The FIA discovered some teams were running flexi-floors, and this flexing was beyond what is stated in the regulations. They also found that the planks were deformed much more than the regulations had stated. Red Bull and Ferrari, the title contenders, were unhappy with introducing this technical directive. The effects of this technical directive will be witnessed first at Spa. They can potentially shake up the pecking order of the grid.

The Driver Market

The summer break saw a driver market saga regarding Fernando Alonso, Oscar Piastri and Alpine; this will be the first weekend after the events when all these parties meet. In addition, McLaren and Alpine will be battling off-track regarding young star Oscar Piastri. Piastri stated that he wouldn’t be driving for the Alpine next season regardless of their press release. It will be interesting to see how the Oscar Piastri contract saga plays out.
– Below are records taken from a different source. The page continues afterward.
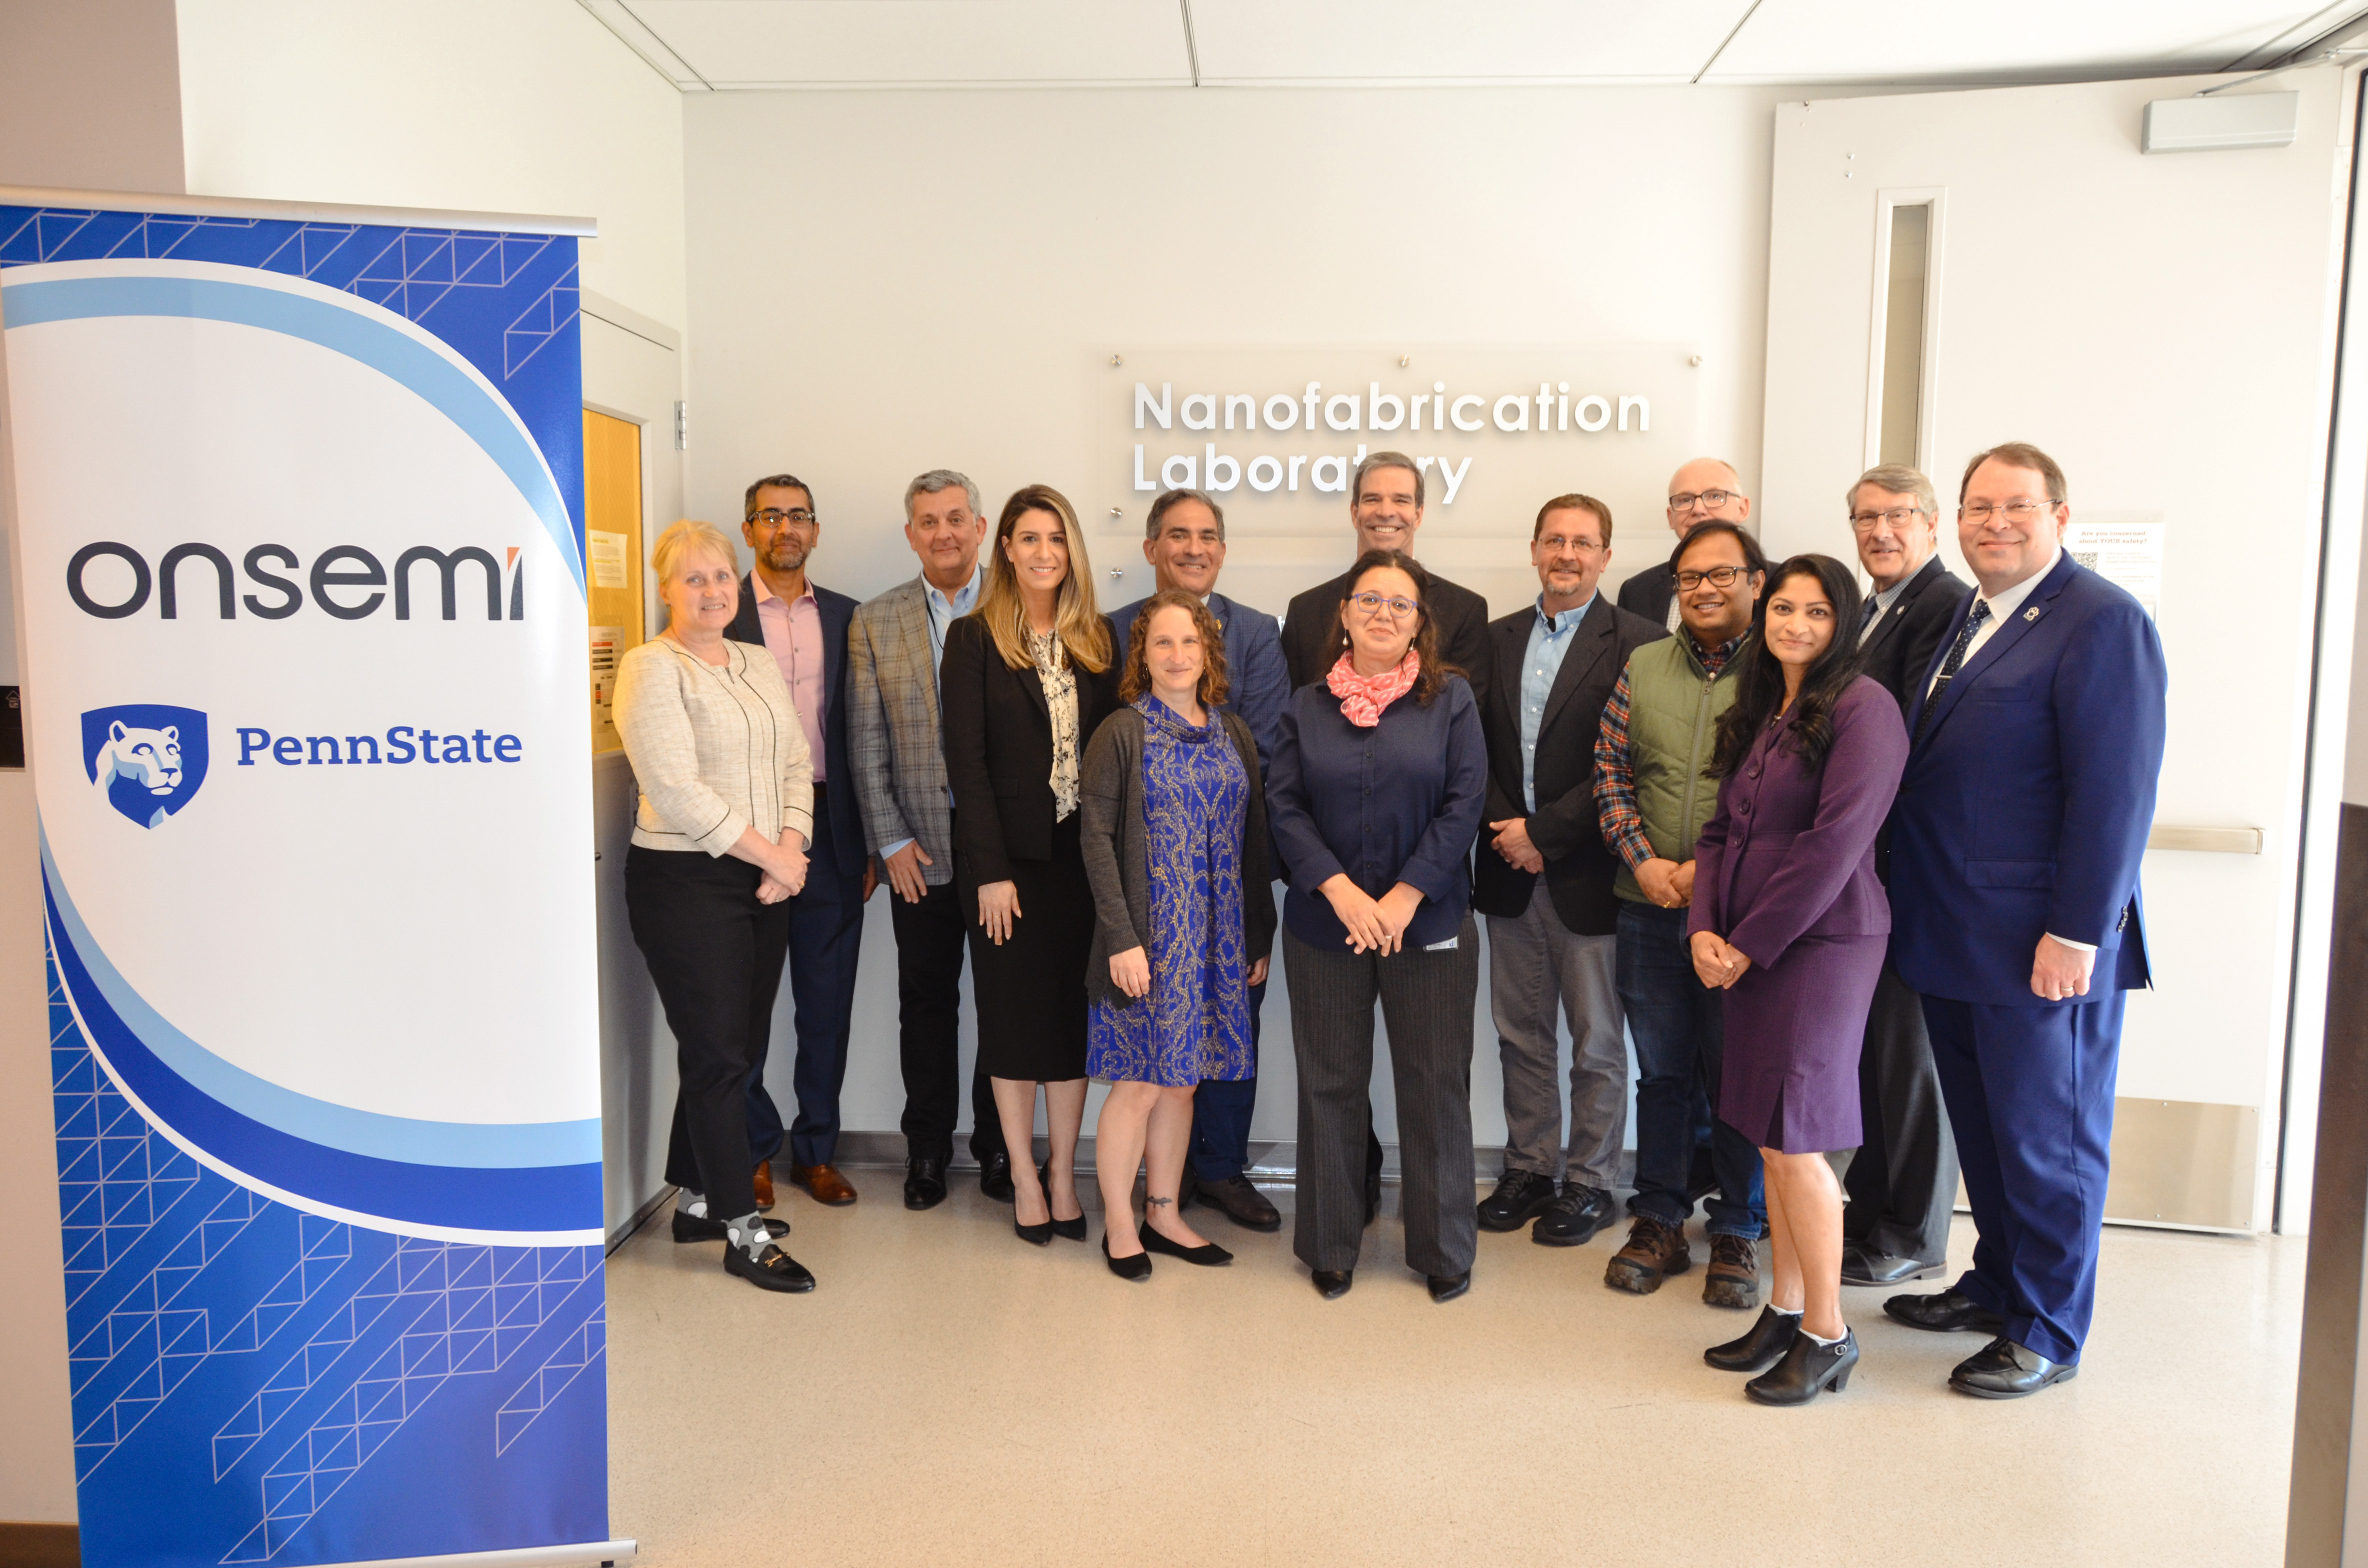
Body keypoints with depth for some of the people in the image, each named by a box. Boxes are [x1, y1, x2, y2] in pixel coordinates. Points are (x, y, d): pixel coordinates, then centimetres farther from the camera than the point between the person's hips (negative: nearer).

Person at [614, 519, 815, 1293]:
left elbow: (796, 766, 12)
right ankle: (742, 1233, 8)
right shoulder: (652, 669, -10)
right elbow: (676, 792, -18)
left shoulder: (760, 667, 14)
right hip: (685, 882, -7)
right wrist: (769, 855, -14)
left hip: (763, 881, 7)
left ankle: (697, 1201, 29)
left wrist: (791, 849, -5)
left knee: (736, 1047, 13)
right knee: (717, 1052, -1)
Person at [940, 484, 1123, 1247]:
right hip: (1008, 854, -3)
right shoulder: (974, 638, -3)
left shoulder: (1095, 639, 8)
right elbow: (965, 759, -7)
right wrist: (992, 869, -13)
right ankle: (1025, 1177, 19)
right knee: (1013, 1013, 6)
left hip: (1081, 852, 3)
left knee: (1071, 1011, 8)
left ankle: (1063, 1174, 20)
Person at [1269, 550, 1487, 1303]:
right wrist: (1339, 890, -14)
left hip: (1428, 923, -1)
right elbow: (1285, 806, -1)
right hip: (1325, 924, 1)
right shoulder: (1306, 707, 6)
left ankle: (1443, 1248, 22)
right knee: (1330, 1085, 9)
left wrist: (1405, 896, -13)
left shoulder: (1451, 700, 1)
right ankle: (1330, 1245, 25)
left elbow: (1465, 802, -6)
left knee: (1435, 1085, 6)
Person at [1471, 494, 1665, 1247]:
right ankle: (1529, 1169, 28)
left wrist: (1544, 832, -14)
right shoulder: (1498, 638, 10)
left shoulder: (1636, 644, -7)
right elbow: (1480, 750, 8)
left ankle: (1591, 1181, 22)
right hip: (1510, 872, 5)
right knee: (1521, 1036, 14)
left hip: (1586, 873, -4)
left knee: (1597, 1042, 7)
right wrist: (1506, 832, -6)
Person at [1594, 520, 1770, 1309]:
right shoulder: (1643, 667, 8)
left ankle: (1737, 1233, 24)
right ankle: (1659, 1223, 26)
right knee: (1661, 1070, 13)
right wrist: (1644, 861, -5)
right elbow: (1611, 770, 7)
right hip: (1650, 905, 3)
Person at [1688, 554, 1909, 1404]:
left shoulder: (1862, 708, -10)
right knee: (1769, 1134, 12)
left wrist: (1749, 944, -13)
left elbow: (1836, 842, -17)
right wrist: (1705, 929, -2)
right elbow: (1722, 829, 14)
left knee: (1793, 1136, -4)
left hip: (1819, 942, -7)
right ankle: (1785, 1306, 24)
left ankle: (1827, 1334, 11)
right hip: (1746, 948, 7)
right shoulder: (1759, 712, 15)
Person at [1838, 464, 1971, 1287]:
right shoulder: (1878, 608, 17)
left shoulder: (1946, 604, -14)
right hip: (1868, 859, 9)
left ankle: (1912, 1239, 18)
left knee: (1909, 1049, 3)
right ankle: (1869, 1207, 30)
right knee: (1872, 1041, 16)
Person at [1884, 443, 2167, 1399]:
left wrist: (2076, 932, -21)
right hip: (1952, 938, 8)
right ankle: (1997, 1286, 35)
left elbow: (2116, 791, -18)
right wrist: (1914, 906, 10)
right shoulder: (1968, 621, 14)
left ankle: (2047, 1332, 22)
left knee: (2048, 1140, 7)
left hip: (2043, 947, -8)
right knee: (1983, 1130, 19)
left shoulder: (2102, 621, -12)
Elsewhere, Formula 2 driver Logan Sargeant has stated that he will have to perform well at the upcoming triple header to be in contention for a seat with Williams in 2023. Only four weekends are left in the F2 championship, so the American has his task cut out to prove to Williams that he is worthy of a race seat in 2023.

Elsewhere, Alpha Tauri’s Yuki Tsunoda and Haas’ Mick Schumacher are yet to sign a contract with their respective teams for next season. However, the next triple header weekends could see some activity regarding these two drivers and their contracts for the 2023 season.

Credit: Joe Portlock

Final Engine Freeze Deadline

All development on the engines of F1 cars will stop by 1 September 2022, the second deadline regarding the engine freeze for the next three seasons. The initial deadline for the engine freeze was before the start of the season, on 1 March 2022. This saw manufacturers freeze development on the Internal Combustion Engines (ICE), Turbo, Motor Generator Unit - Heat (MGU-H), Exhaust systems, Engine oil specifications and fuel specifications. Teams had to homologate these parts with the FIA. These will be used for the next three seasons until the new engine regulations come into force in 2026.

However, an additional second deadline had been provided to teams to work on specific parts until 1 September 2022. The features considered here are the Motor Generator Units - Kinetic (MGU-K), Energy Stores, and Control Electronics. In the event of manufacturers experiencing issues with the reliability of their engine components, they must follow a complex process to be able to modify the parts with the permission of the FIA. The other manufacturers will be given a heads-up regarding this and be allowed to provide their opinions. This will prevent teams from using reliability fixes as an excuse to gain performance.

The weekend at Spa will be the final weekend before this engine freeze comes into force. After that, teams will assess the pace of their engines for one last time before homologating the final parts with the FIA.